§ **ФРАГМЕНТ ТЕКСТА**
Еще более загадочно происхождение сравнения шахматных ходов со стихотворными размерами: то ли ямб и анапест — это метафоры прямых (по вертикали и горизонтали) и непрямых (по диагонали) ходов шахматных фигур, то ли указание, на сколько клеток передвинулись ладья и слон. Для ответа на этот вопрос нам придется обратиться к третьему сонету цикла.
3
Третий сонет, в котором речь идет о самостоятельном творчестве, замаскирован под любовный с помощью того же словаря образов и мотивов, которым Набоков пользовался в стихах 1923—1924 годов, посвященных Вере Слоним, и в тематически близких фрагментах “Дара”:
всю нашу ночь, все возгласы твои,
и тень ветвей, и яркие струи
текучих звезд, и мастерство поэта.

§ **УСЛОВИЯ УПРАЖНЕНИЯ**
- A) Верните из фрагмента всё, начиная со слов «Еще более загадочно» и вплоть до слов «и мастерство поэта.».
- B) О чем идет речь в третьем сонете, согласно фрагменту?
- C) Переведите на английский язык предложение из фрагмента: «Для ответа на этот вопрос нам придется обратиться к третьему сонету цикла».
Записи здесь не понадобятся.

§ **ПЕРЕЧЕНЬ ЗАПИСЕЙ**
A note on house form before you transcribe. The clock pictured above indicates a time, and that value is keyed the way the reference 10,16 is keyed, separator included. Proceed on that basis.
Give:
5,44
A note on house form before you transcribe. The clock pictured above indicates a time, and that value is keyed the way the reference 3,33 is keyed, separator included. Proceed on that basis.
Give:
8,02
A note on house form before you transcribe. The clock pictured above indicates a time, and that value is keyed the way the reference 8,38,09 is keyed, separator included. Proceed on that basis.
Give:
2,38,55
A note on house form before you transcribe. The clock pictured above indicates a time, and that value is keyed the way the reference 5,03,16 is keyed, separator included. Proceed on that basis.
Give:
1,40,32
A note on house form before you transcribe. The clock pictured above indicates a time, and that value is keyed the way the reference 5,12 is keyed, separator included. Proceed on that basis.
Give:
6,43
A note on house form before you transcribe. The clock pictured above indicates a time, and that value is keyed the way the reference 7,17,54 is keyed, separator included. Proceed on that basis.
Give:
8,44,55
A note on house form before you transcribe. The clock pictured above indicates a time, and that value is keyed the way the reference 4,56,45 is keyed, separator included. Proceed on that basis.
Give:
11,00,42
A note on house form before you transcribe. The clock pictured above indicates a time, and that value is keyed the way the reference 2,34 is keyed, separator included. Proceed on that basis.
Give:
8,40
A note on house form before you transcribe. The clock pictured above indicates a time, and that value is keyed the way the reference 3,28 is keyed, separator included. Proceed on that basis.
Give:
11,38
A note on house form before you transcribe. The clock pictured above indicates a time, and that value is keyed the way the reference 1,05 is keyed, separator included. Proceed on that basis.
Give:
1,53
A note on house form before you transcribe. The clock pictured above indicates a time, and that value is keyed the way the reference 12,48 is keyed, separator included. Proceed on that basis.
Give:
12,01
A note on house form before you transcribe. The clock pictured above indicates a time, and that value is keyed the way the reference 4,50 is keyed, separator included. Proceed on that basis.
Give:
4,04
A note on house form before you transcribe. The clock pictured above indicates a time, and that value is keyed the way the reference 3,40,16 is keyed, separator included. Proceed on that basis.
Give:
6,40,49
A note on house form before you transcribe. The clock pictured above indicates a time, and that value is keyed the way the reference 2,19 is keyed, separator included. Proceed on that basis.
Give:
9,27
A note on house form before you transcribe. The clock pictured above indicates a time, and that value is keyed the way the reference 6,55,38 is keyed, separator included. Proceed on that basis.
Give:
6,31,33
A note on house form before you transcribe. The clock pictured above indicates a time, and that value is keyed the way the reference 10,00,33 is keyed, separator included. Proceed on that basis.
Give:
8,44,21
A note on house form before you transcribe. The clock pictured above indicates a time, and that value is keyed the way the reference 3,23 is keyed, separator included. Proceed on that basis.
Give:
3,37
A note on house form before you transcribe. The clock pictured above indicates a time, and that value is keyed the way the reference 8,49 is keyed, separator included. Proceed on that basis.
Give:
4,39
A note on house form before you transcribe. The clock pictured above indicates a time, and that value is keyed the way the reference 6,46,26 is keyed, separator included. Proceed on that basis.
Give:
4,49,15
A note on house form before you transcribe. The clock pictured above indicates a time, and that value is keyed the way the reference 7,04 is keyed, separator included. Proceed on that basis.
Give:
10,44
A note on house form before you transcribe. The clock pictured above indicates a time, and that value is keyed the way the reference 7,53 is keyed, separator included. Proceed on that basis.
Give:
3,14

§ **ОТВЕТЫ ПО ЗАДАНИЯМ**
- A)
Еще более загадочно происхождение сравнения шахматных ходов со стихотворными размерами: то ли ямб и анапест — это метафоры прямых (по вертикали и горизонтали) и непрямых (по диагонали) ходов шахматных фигур, то ли указание, на сколько клеток передвинулись ладья и слон. Для ответа на этот вопрос нам придется обратиться к третьему сонету цикла.
3
Третий сонет, в котором речь идет о самостоятельном творчестве, замаскирован под любовный с помощью того же словаря образов и мотивов, которым Набоков пользовался в стихах 1923—1924 годов, посвященных Вере Слоним, и в тематически близких фрагментах “Дара”:
всю нашу ночь, все возгласы твои,
и тень ветвей, и яркие струи
текучих звезд, и мастерство поэта.

- B) О самостоятельном творчестве.

- C) To answer this question, we will have to turn to the third sonnet of the cycle.